A viable solution but there might be a better way
Step 0: Check your folders.
- Let’s say your files are in the “folder1” folder, create a new folder called “folder1_old” to store all the old files you want to move out from “folder1”
Step 1: Immidiately transfer any files that need to be processed into the “process_me” folder . (If you take more than an hour you will have to do this again)
- Do this manually if needed. VERY HIGHLY DO NOT RECOMMEND THIS APPROACH OR
- Do an
aws s3 ls --summarize
and save the output as a text file. (The time taken for this depends on the number of objects in that bucket/folder) - Import the text file into Excel, using only the columns for “Upload Date” and “object name/file name”
- Sort the excel sheet using the date to find out what files were uploaded today.
- Copy the names of all files uploaded today into a text file.
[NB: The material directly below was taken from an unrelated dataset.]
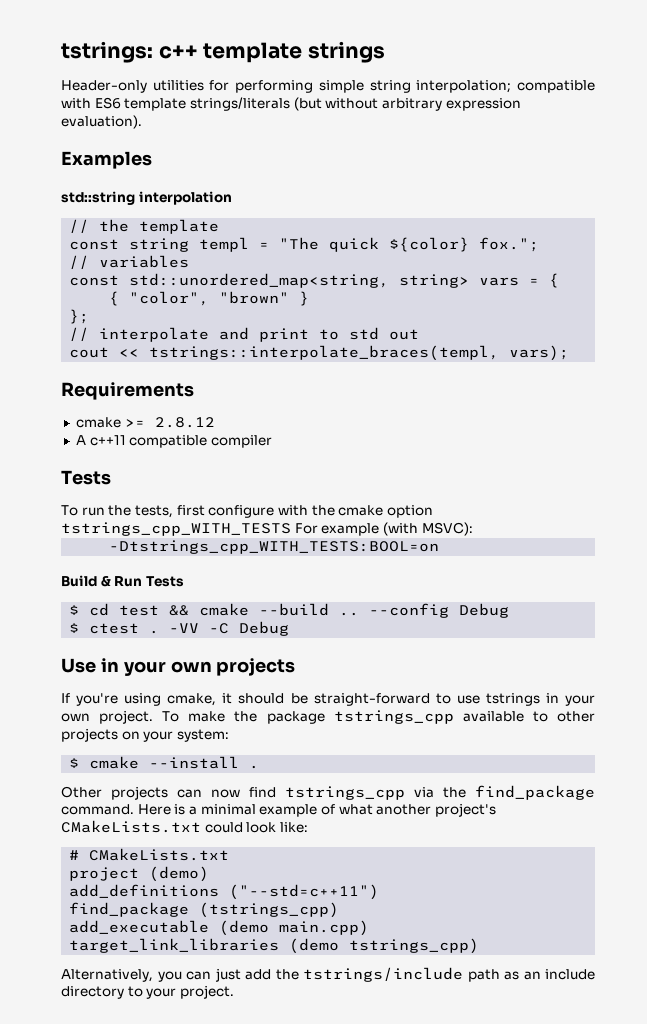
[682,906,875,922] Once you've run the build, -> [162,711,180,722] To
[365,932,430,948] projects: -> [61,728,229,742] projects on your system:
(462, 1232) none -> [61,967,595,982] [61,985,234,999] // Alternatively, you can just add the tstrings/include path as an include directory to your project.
- Use ChatGPT to write a script that copies files from your bucket’s folder1 to test, using above text file as input for filenames. Make some changes/fixes if needed. End result of script is:
#!/bin/bash
# Set the names of the source and destination buckets
source_bucket="your-source-bucket-name"
destination_bucket="your-destination-bucket-name"
# Read in the list of filenames from a file called "filenames.txt"
# The file should have one filename per line
while read filename; do
# Use the AWS CLI to move the file from the source bucket to the destination bucket
aws s3 mv "s3://${source_bucket}/${filename}" "s3://${destination_bucket}/${filename}"
done < filenames.txt
Note: this script can be modified later to do other things
Repeat this step if the clock has past the hour, more files have been sent to this folder.
Step 2: If this is done before the clock strikes the next hour ^*:
- do a
s3 sync <source> <destination>
to copy all missing files/sync all files from “folder” into the “folder1_old” folder. - do a
s3 rm bucket/folder --include "*" --exclude "file1.do_not_forget_extension" --exclude "file2.do_not_forget_extension" ..... --exclude "last_file_to_exclude.do_not_forget_extension"
To remove all files that were just copied to folder1_old if all of them were copied successfully. When using this script to remove the files, there’s some thing to remember: you need to add the file extension in the exclude option and you need to manually or magically(using another script) add all the files to exclude as exclude options into a command that you run.
Step 3: Enable automation to process files from folder1 now.
Alternatives?
I did not look into using S3 batch operations while solving the above issue, but there is some kind of solution there which allows you to copy files across buckets/folders in a bucket and allows you to filter files with some options. I might discuss this solution in a future blog.
Some other weird script could also be a potential solution? Adios for now.